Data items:
####################
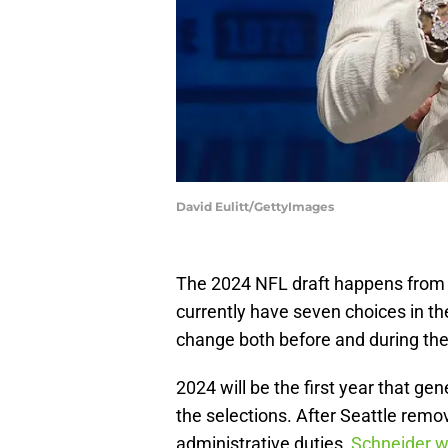
David Eulitt/GettyImages
The 2024 NFL draft happens from 
currently have seven choices in th
change both before and during the 
2024 will be the first year that ge
the selections. After Seattle remo
administrative duties,
Schneider w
####################
## Exercise
Copy out every line of text in the data items above, character for character, and leave out the pictures.

## Task answer
David Eulitt/GettyImages
The 2024 NFL draft happens from 
currently have seven choices in th
change both before and during the 
2024 will be the first year that ge
the selections. After Seattle remo
administrative duties,
Schneider w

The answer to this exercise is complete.